→ WHAT IS NEEDED: Reproduce the whole listing below line for line, without changing anything, and leave out the pictures.

→ MATERIAL FOR THIS TASK:
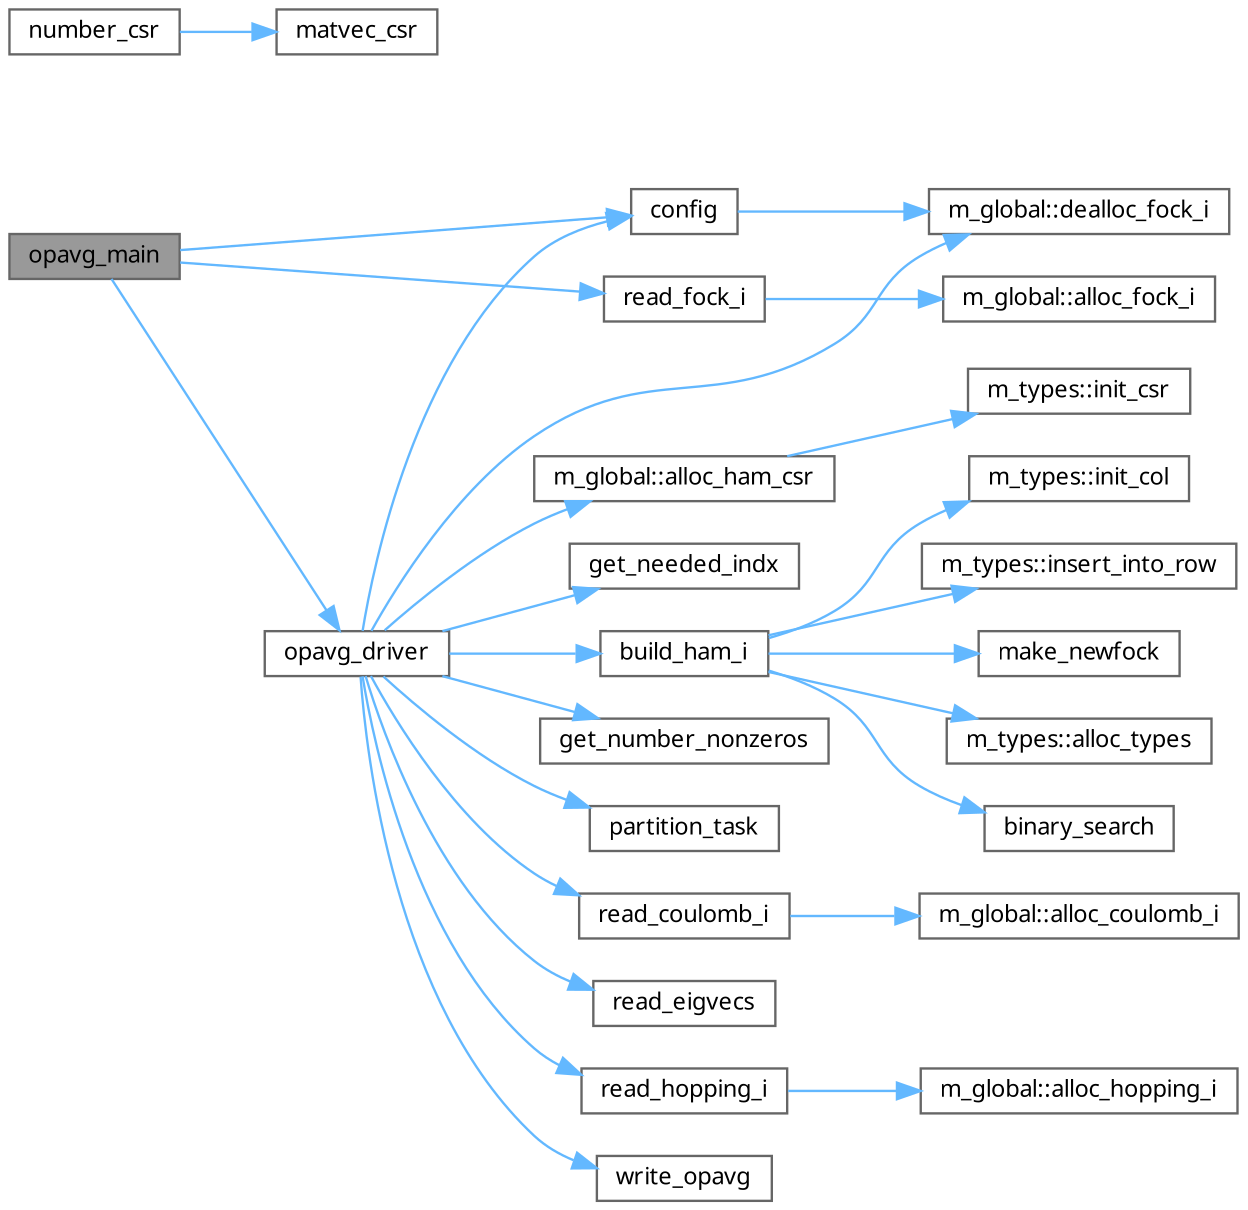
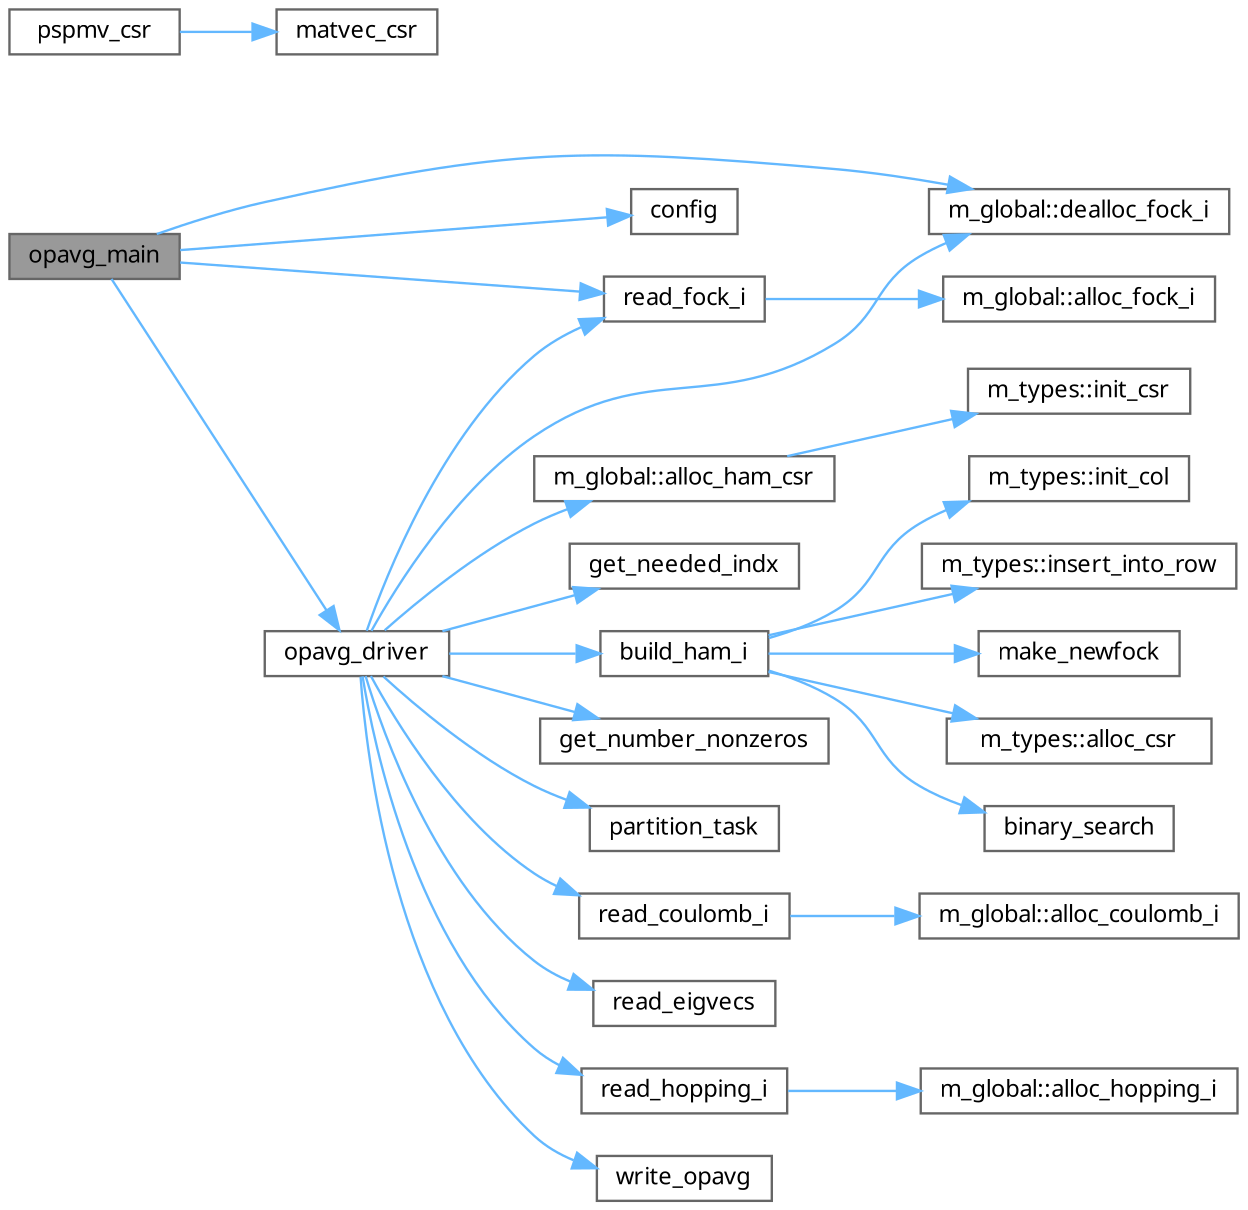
  digraph {
    fontname="Noto Sans"
    rankdir=LR
    node [color=grey40 fillcolor=white fontname="Noto Sans" fontsize=10 shape=box style=filled]
    edge [color=steelblue1 fontname="Noto Sans" fontsize=10 labelfontname=Helvetica labelfontsize=10 style=solid]
    n1 [color=gray40 fillcolor=grey60 fontcolor=black height=0.2 label=opavg_main width=0.4]
    n2 [height=0.2 label=config width=0.4]
    n3 [height=0.2 label="m_global::dealloc_fock_i" width=0.4]
    n4 [height=0.2 label=opavg_driver width=0.4]
    n5 [height=0.2 label=read_fock_i width=0.4]
    n6 [height=0.2 label="m_global::alloc_ham_csr" width=0.4]
    n7 [height=0.2 label=build_ham_i width=0.4]
    n8 [height=0.2 label=get_needed_indx width=0.4]
    n9 [height=0.2 label=get_number_nonzeros width=0.4]
    n10 [height=0.2 label=partition_task width=0.4]
    n11 [height=0.2 label=read_coulomb_i width=0.4]
    n12 [height=0.2 label=read_eigvecs width=0.4]
    n13 [height=0.2 label=read_hopping_i width=0.4]
    n14 [height=0.2 label=write_opavg width=0.4]
    n15 [height=0.2 label="m_global::alloc_fock_i" width=0.4]
    n16 [height=0.2 label="m_types::init_csr" width=0.4]
-   n17 [height=0.2 label="m_types::alloc_types" width=0.4]
+   n17 [height=0.2 label="m_types::alloc_csr" width=0.4]
    n18 [height=0.2 label=binary_search width=0.4]
    n19 [height=0.2 label="m_types::init_col" width=0.4]
    n20 [height=0.2 label="m_types::insert_into_row" width=0.4]
    n21 [height=0.2 label=make_newfock width=0.4]
-   n22 [height=0.2 label=number_csr width=0.4]
+   n22 [height=0.2 label=pspmv_csr width=0.4]
    n23 [height=0.2 label=matvec_csr width=0.4]
    n24 [height=0.2 label="m_global::alloc_coulomb_i" width=0.4]
    n25 [height=0.2 label="m_global::alloc_hopping_i" width=0.4]
    n1 -> n2
-   n2 -> n3
+   n1 -> n3
    n1 -> n4
    n1 -> n5
    n4 -> n3
-   n4 -> n2
+   n4 -> n5
    n4 -> n6
    n4 -> n7
    n4 -> n8
    n4 -> n9
    n4 -> n10
    n4 -> n11
    n4 -> n12
    n4 -> n13
    n4 -> n14
    n5 -> n15
    n6 -> n16
    n7 -> n17
    n7 -> n18
    n7 -> n19
    n7 -> n20
    n7 -> n21
    n11 -> n24
    n13 -> n25
    n22 -> n23
  }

→ EXPECTED OUTPUT:
  digraph {
    fontname="Noto Sans"
    rankdir=LR
    node [color=grey40 fillcolor=white fontname="Noto Sans" fontsize=10 shape=box style=filled]
    edge [color=steelblue1 fontname="Noto Sans" fontsize=10 labelfontname=Helvetica labelfontsize=10 style=solid]
    n1 [color=gray40 fillcolor=grey60 fontcolor=black height=0.2 label=opavg_main width=0.4]
    n2 [height=0.2 label=config width=0.4]
    n3 [height=0.2 label="m_global::dealloc_fock_i" width=0.4]
    n4 [height=0.2 label=opavg_driver width=0.4]
    n5 [height=0.2 label=read_fock_i width=0.4]
    n6 [height=0.2 label="m_global::alloc_ham_csr" width=0.4]
    n7 [height=0.2 label=build_ham_i width=0.4]
    n8 [height=0.2 label=get_needed_indx width=0.4]
    n9 [height=0.2 label=get_number_nonzeros width=0.4]
    n10 [height=0.2 label=partition_task width=0.4]
    n11 [height=0.2 label=read_coulomb_i width=0.4]
    n12 [height=0.2 label=read_eigvecs width=0.4]
    n13 [height=0.2 label=read_hopping_i width=0.4]
    n14 [height=0.2 label=write_opavg width=0.4]
    n15 [height=0.2 label="m_global::alloc_fock_i" width=0.4]
    n16 [height=0.2 label="m_types::init_csr" width=0.4]
-   n17 [height=0.2 label="m_types::alloc_types" width=0.4]
+   n17 [height=0.2 label="m_types::alloc_csr" width=0.4]
    n18 [height=0.2 label=binary_search width=0.4]
    n19 [height=0.2 label="m_types::init_col" width=0.4]
    n20 [height=0.2 label="m_types::insert_into_row" width=0.4]
    n21 [height=0.2 label=make_newfock width=0.4]
-   n22 [height=0.2 label=number_csr width=0.4]
+   n22 [height=0.2 label=pspmv_csr width=0.4]
    n23 [height=0.2 label=matvec_csr width=0.4]
    n24 [height=0.2 label="m_global::alloc_coulomb_i" width=0.4]
    n25 [height=0.2 label="m_global::alloc_hopping_i" width=0.4]
    n1 -> n2
-   n2 -> n3
+   n1 -> n3
    n1 -> n4
    n1 -> n5
    n4 -> n3
-   n4 -> n2
+   n4 -> n5
    n4 -> n6
    n4 -> n7
    n4 -> n8
    n4 -> n9
    n4 -> n10
    n4 -> n11
    n4 -> n12
    n4 -> n13
    n4 -> n14
    n5 -> n15
    n6 -> n16
    n7 -> n17
    n7 -> n18
    n7 -> n19
    n7 -> n20
    n7 -> n21
    n11 -> n24
    n13 -> n25
    n22 -> n23
  }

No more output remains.